Suriye ’de çatışmaların başlangıcından itibaren meşru müdafa temelinde kendini örgütleyen ve korumaya çalışan Kürtler bu örgütlerin her zaman hedefi oldular. Kobane, Şengal (Sincar), Telafer, Musul, Kerkük ve diğer bölgelerde katliamlar yapan IŞİD adlı yobaz ve gerici terör örgütü insani tüm değerleri ayaklar altına alarak, kadim kültürleri ve dini toplulukları imha etmeye çalışmaktadır.
 
I. Dünya Savaşından sonra galip devletlerin politikaları ile meşru hakları kabul edilmeyen Kürtlerin yüz yıllık mücadeleleri sonucunda elde ettikleri kazanımlar bu son saldırılar ile bir kez daha yok edilmek isteniyor.Sivil halka yönelik katliamlar, çocuk, kadın ve yaşlı demeden işlenen cinayetler, Ortaçağ uygulamalarını andıran köleleştirme ve yağmalama olayları vahşetin muhatabının Kürtler değil tüm insanlık olduğunu gösteriyor. Nijerya ’da Boko Haram terör örgütü tarafından kaçırılan kız öğrenciler ile Sincar ’da (Şengal) kaçırılıp köleleştirilen Ezidi kadınlar arasında hiç bir fark bulunmamaktadır. Bu yaşananlar aydınlığı karanlıklara gömmek isteyenlerin coğrafya ya da kültür farkı gözetmeksizin, tüm dünyaya karşı bir tehdit oluşturduklarının belirgin bir örneğidir. Yeni Halepçeler ’in yaşanmaması için duyarlı tüm ulusal ve uluslararası kurumların bir  an önce harekete geçmeleri dağlara sığınan çaresiz insanların beklentisidir. İnsanlık onurunu koruyacak, insan hakları ihlallerini engelleyecek kollektif bir tutum oluşturmak tüm insanlığın ortak görevidir.
 
İnsanların sadece etnik ve dini aidiyetleri nedeniyle sistematik saldırılara hedef olmaları, yok edilmeleri ve insanlık dışı uygulamalara maruz bırakılmaları uluslararası hukukun da kabul ettiği gibi insanlık suçudur.

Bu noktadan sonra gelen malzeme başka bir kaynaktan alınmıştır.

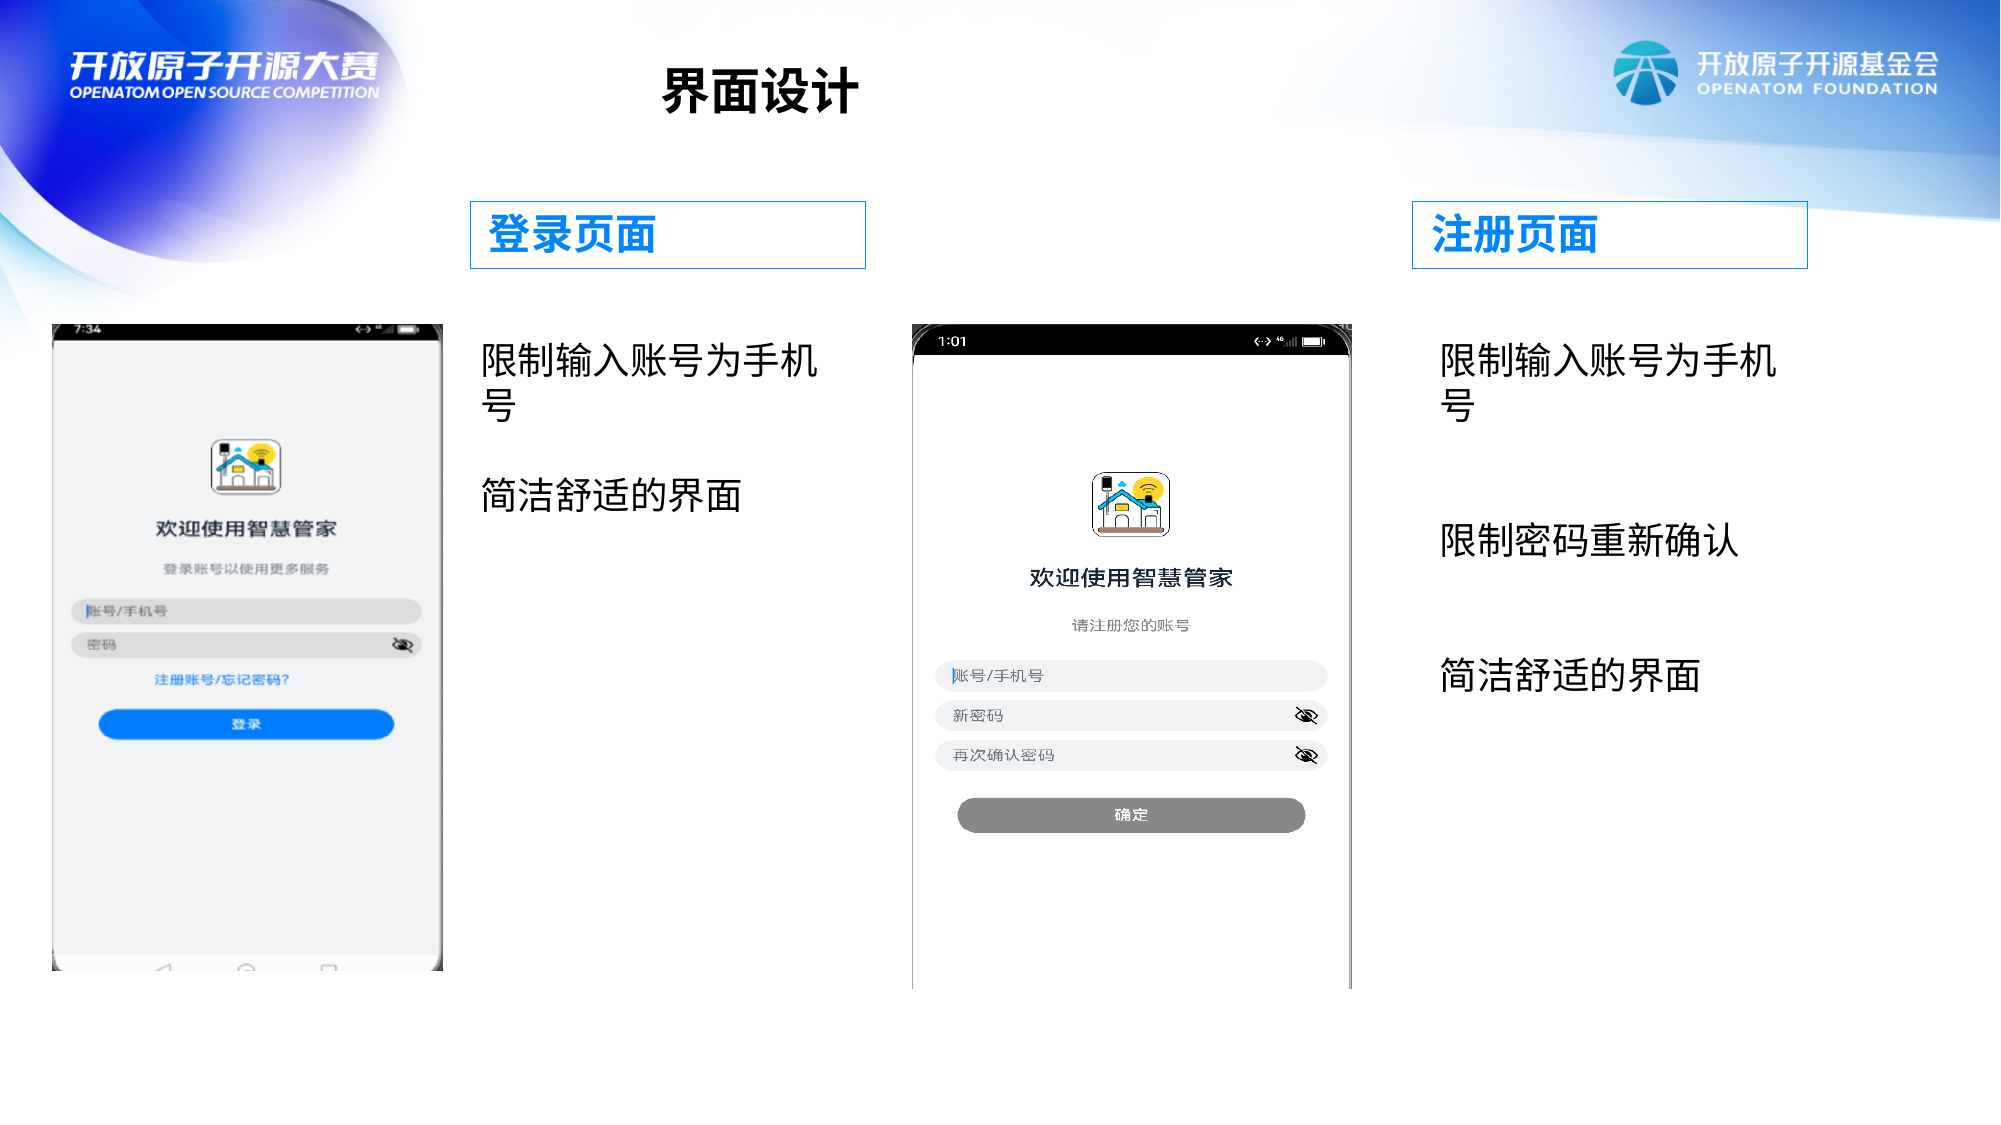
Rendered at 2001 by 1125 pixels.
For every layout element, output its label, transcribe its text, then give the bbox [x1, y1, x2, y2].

text_box 界面设计 [639, 15, 1821, 140]
text_box 限制输入账号为手机号 简洁舒适的界面 [465, 329, 857, 991]
text_box 限制输入账号为手机号 限制密码重新确认 简洁舒适的界面 [1424, 329, 1816, 991]
text_box 注册页面 [1412, 201, 1808, 269]
picture [0, 0, 2001, 1125]
text_box 登录页面 [470, 201, 866, 269]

Bu nedenle tüm insanlığın bu suça karşı mücadele etmesi gerekir.
 
Yaşanan bu insanlık suçu karşısında sizlerin tarihsel sorumluluğunuzun gereklerini  yerine getireceğinize inanıyorum. İlk olarak son saldırıların hedefindeki Şengal (Sincar) bölgesinde yaşayan Ezidi ve diğer azınlıklara acil insani yardım ulaştırmanızı ve bu barbar saldırıların hedefinde olan tüm etnik ve dini grupların yaşam haklarının korunmasını için Kürt bölgelerinin meşru yönetimleri ile işbirliğini güçlendirerek çaba göstermenizi umut ediyorum. Bu çaba bögesel barış, güvenlik ve istikrarın tesisi için zorunlu bir adımdır. Kazanacak olan insanlıktır. Saygılarımla.”